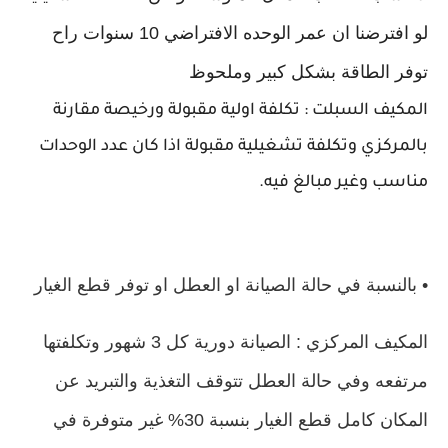
لو افترضنا ان عمر الوحده الافتراضي 10 سنوات راح
توفر الطاقة بشكل كبير وملحوظ
المكيف السبلت : تكلفة اولية مقبولة ورخيصة مقارنة
بالمركزي وتكلفة تشغيلية مقبولة اذا كان عدد الوحدات
مناسب وغير مبالغ فيه.
• بالنسبة في حالة الصيانة او العطل او توفر قطع الغيار
المكيف المركزي : الصيانة دورية كل 3 شهور وتكلفتها
مرتفعه وفي حالة العطل تتوقف التغذية والتبريد عن
المكان كامل قطع الغيار بنسبة 30% غير متوفرة في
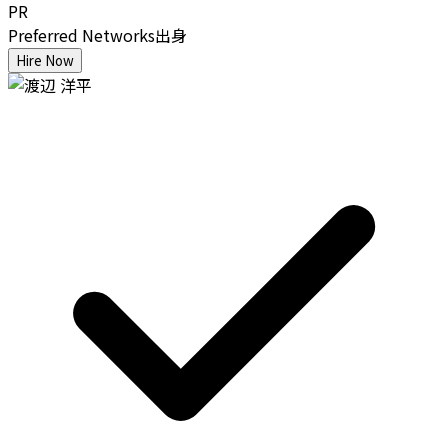
PR
Preferred Networks出身
Hire Now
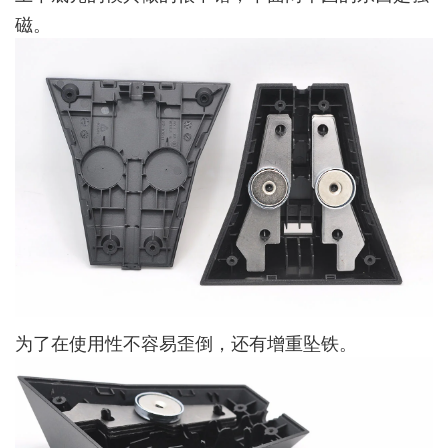
磁。
为了在使用性不容易歪倒，还有增重坠铁。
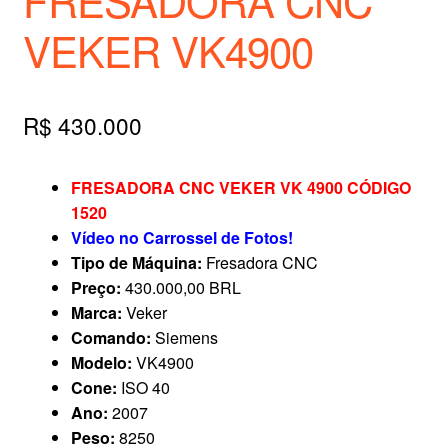
VEKER VK4900
R$
430.000
FRESADORA CNC VEKER VK 4900 CÓDIGO
1520
Vídeo no Carrossel de Fotos!
Tipo de Máquina:
Fresadora CNC
Preço:
430.000,00 BRL
Marca:
Veker
Comando:
Siemens
Modelo:
VK4900
Cone:
ISO 40
Ano:
2007
Peso:
8250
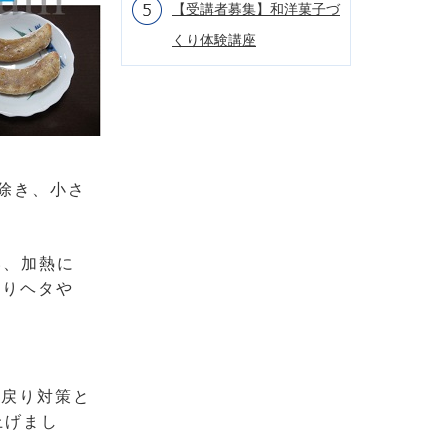
【受講者募集】和洋菓子づ
くり体験講座
除き、小さ
い、加熱に
おりヘタや
渋戻り対策と
上げまし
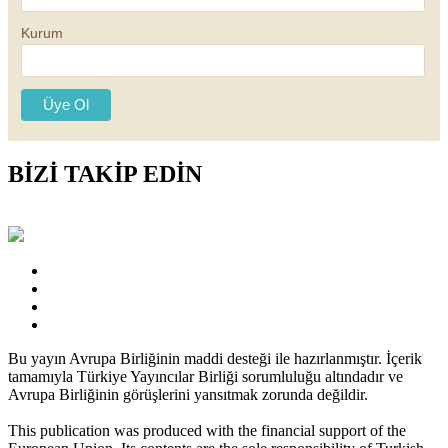
Kurum
BİZİ TAKİP EDİN
Bu yayın Avrupa Birliğinin maddi desteği ile hazırlanmıştır. İçerik
tamamıyla Türkiye Yayıncılar Birliği sorumluluğu altındadır ve
Avrupa Birliğinin görüşlerini yansıtmak zorunda değildir.
This publication was produced with the financial support of the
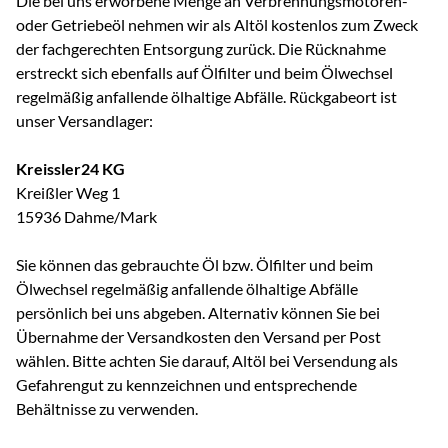
Die bei uns erworbene Menge an Verbrennungsmotoren-
oder Getriebeöl nehmen wir als Altöl kostenlos zum Zweck
der fachgerechten Entsorgung zurück. Die Rücknahme
erstreckt sich ebenfalls auf Ölfilter und beim Ölwechsel
regelmäßig anfallende ölhaltige Abfälle. Rückgabeort ist
unser Versandlager:
Kreissler24 KG
Kreißler Weg 1
15936 Dahme/Mark
Sie können das gebrauchte Öl bzw. Ölfilter und beim
Ölwechsel regelmäßig anfallende ölhaltige Abfälle
persönlich bei uns abgeben. Alternativ können Sie bei
Übernahme der Versandkosten den Versand per Post
wählen. Bitte achten Sie darauf, Altöl bei Versendung als
Gefahrengut zu kennzeichnen und entsprechende
Behältnisse zu verwenden.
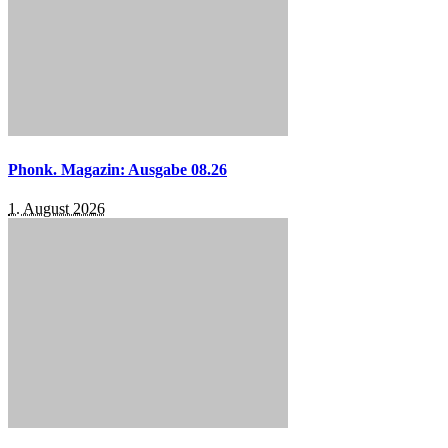
Phonk. Magazin: Ausgabe 08.26
1. August 2026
----------------------------------------
In the data above, find the line containing "Preferred Networks出身" and the line containing "BİZİ TAKİP EDİN". Repeat those two lines and everything between them exactly, minus the pictures.

◆ SOLUTION TO THE EXERCISE:
Preferred Networks出身
Hire Now
磁。
为了在使用性不容易歪倒，还有增重坠铁。
VEKER VK4900
R$
430.000
FRESADORA CNC VEKER VK 4900 CÓDIGO
1520
Vídeo no Carrossel de Fotos!
Tipo de Máquina:
Fresadora CNC
Preço:
430.000,00 BRL
Marca:
Veker
Comando:
Siemens
Modelo:
VK4900
Cone:
ISO 40
Ano:
2007
Peso:
8250
【受講者募集】和洋菓子づ
くり体験講座
除き、小さ
い、加熱に
おりヘタや
渋戻り対策と
上げまし
Kurum
BİZİ TAKİP EDİN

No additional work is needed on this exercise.